MySQLの場合、データベース種類には"mysql"を指定する。今回の例のように、localhostにあるmysampledataというデータベースへアクセスする場合は次のようになる。
"mysql:host=localhost;dbname=mysampledata;charset=utf8"
これでMySQLを使って特定のデータベースへアクセスするためのPDOオブジェクトを作成する。あとは、このオブジェクトで必要なメソッドを呼び出していくだけである。

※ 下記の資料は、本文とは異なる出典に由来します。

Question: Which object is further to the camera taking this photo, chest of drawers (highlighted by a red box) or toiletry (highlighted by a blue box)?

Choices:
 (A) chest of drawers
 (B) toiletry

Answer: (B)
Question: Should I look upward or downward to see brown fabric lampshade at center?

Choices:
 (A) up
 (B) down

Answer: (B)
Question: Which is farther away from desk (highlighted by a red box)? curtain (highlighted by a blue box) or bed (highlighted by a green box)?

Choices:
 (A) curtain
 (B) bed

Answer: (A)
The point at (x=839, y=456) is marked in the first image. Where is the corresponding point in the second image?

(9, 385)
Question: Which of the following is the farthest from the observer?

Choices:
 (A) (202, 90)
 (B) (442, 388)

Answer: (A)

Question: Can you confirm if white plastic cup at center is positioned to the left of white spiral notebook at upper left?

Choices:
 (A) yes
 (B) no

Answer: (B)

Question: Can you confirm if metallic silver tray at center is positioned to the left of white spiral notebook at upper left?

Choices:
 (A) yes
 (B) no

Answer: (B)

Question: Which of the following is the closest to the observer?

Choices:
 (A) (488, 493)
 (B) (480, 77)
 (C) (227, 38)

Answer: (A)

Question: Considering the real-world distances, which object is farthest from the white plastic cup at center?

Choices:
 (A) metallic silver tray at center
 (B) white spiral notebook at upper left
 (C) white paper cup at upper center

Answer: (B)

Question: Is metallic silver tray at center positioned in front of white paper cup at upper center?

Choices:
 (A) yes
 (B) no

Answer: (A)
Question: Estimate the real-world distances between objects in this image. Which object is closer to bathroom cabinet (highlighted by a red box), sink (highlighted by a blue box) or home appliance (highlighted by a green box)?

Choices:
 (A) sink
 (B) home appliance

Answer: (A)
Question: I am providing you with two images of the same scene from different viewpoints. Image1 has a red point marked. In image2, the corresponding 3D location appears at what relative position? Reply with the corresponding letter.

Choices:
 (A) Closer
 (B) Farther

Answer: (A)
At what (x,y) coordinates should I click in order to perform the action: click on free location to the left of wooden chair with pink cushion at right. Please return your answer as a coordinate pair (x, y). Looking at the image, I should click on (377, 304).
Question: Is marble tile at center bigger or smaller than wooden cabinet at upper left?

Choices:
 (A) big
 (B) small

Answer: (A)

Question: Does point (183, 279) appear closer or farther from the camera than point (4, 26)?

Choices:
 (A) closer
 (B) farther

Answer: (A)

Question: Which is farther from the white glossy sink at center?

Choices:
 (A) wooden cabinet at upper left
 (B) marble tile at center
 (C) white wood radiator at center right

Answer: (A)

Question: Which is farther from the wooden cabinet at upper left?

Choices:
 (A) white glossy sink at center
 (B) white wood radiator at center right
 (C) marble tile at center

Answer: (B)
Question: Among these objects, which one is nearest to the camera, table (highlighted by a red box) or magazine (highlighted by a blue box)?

PDOの作成にはもう1つ注意点がある。それは「例外が発生する可能性がある」という点だ。PDOを使ってデータベースにアクセスするときに問題が発生すると、PDOException例外が送出される。そのため、new PDOおよびデータベースアクセスは、実際には次のような形で記述する。
try {
$変数 = new PDO(サーバ指定, ユーザー名, パスワード);
... $変数のメソッドを呼び出してデータベースにアクセスする ...
} catch (PDOException $e) {
...... 例外発生時の処理 ......
}
以後は、データベースにアクセスして何を行うかによって、呼び出すメソッドやデータベースから得られる値の処理方法も変わってくる。